- STATED GOAL -
The records are to be restated in their entirety, word for word.

--- Begin ---

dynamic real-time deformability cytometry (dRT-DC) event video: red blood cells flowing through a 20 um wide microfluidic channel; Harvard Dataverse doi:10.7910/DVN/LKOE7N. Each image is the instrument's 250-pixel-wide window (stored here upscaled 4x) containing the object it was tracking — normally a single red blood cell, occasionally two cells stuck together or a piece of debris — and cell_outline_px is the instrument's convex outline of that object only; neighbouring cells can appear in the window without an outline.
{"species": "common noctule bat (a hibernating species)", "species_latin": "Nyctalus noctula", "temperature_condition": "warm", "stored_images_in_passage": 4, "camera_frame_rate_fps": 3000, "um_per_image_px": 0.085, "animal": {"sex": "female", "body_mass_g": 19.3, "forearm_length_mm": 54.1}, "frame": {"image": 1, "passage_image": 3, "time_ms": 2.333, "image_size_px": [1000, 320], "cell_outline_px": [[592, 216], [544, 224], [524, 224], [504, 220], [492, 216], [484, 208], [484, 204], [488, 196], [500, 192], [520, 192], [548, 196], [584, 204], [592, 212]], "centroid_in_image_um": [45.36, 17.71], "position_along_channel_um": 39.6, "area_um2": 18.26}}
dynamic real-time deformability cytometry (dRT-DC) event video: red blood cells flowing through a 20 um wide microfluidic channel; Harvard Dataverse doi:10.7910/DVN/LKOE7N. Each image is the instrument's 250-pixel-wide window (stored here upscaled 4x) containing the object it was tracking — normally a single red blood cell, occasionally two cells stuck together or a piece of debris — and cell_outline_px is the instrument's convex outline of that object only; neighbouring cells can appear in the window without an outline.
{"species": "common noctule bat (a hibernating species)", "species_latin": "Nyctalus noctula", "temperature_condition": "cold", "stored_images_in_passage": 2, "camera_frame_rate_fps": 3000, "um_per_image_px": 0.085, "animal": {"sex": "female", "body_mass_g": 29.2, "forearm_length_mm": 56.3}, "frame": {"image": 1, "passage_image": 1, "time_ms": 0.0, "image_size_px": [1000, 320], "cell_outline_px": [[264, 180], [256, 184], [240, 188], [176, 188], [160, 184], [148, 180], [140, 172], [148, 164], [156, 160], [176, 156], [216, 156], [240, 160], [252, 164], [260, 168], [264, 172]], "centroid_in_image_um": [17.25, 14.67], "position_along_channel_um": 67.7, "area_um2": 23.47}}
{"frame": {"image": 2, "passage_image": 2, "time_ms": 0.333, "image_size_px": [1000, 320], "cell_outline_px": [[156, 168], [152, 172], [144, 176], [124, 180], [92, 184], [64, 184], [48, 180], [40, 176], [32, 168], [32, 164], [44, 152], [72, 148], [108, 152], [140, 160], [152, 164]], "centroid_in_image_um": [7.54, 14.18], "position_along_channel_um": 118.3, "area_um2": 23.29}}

--- End ---

- FULL OUTPUT -
dynamic real-time deformability cytometry (dRT-DC) event video: red blood cells flowing through a 20 um wide microfluidic channel; Harvard Dataverse doi:10.7910/DVN/LKOE7N. Each image is the instrument's 250-pixel-wide window (stored here upscaled 4x) containing the object it was tracking — normally a single red blood cell, occasionally two cells stuck together or a piece of debris — and cell_outline_px is the instrument's convex outline of that object only; neighbouring cells can appear in the window without an outline.
{"species": "common noctule bat (a hibernating species)", "species_latin": "Nyctalus noctula", "temperature_condition": "warm", "stored_images_in_passage": 4, "camera_frame_rate_fps": 3000, "um_per_image_px": 0.085, "animal": {"sex": "female", "body_mass_g": 19.3, "forearm_length_mm": 54.1}, "frame": {"image": 1, "passage_image": 3, "time_ms": 2.333, "image_size_px": [1000, 320], "cell_outline_px": [[592, 216], [544, 224], [524, 224], [504, 220], [492, 216], [484, 208], [484, 204], [488, 196], [500, 192], [520, 192], [548, 196], [584, 204], [592, 212]], "centroid_in_image_um": [45.36, 17.71], "position_along_channel_um": 39.6, "area_um2": 18.26}}
dynamic real-time deformability cytometry (dRT-DC) event video: red blood cells flowing through a 20 um wide microfluidic channel; Harvard Dataverse doi:10.7910/DVN/LKOE7N. Each image is the instrument's 250-pixel-wide window (stored here upscaled 4x) containing the object it was tracking — normally a single red blood cell, occasionally two cells stuck together or a piece of debris — and cell_outline_px is the instrument's convex outline of that object only; neighbouring cells can appear in the window without an outline.
{"species": "common noctule bat (a hibernating species)", "species_latin": "Nyctalus noctula", "temperature_condition": "cold", "stored_images_in_passage": 2, "camera_frame_rate_fps": 3000, "um_per_image_px": 0.085, "animal": {"sex": "female", "body_mass_g": 29.2, "forearm_length_mm": 56.3}, "frame": {"image": 1, "passage_image": 1, "time_ms": 0.0, "image_size_px": [1000, 320], "cell_outline_px": [[264, 180], [256, 184], [240, 188], [176, 188], [160, 184], [148, 180], [140, 172], [148, 164], [156, 160], [176, 156], [216, 156], [240, 160], [252, 164], [260, 168], [264, 172]], "centroid_in_image_um": [17.25, 14.67], "position_along_channel_um": 67.7, "area_um2": 23.47}}
{"frame": {"image": 2, "passage_image": 2, "time_ms": 0.333, "image_size_px": [1000, 320], "cell_outline_px": [[156, 168], [152, 172], [144, 176], [124, 180], [92, 184], [64, 184], [48, 180], [40, 176], [32, 168], [32, 164], [44, 152], [72, 148], [108, 152], [140, 160], [152, 164]], "centroid_in_image_um": [7.54, 14.18], "position_along_channel_um": 118.3, "area_um2": 23.29}}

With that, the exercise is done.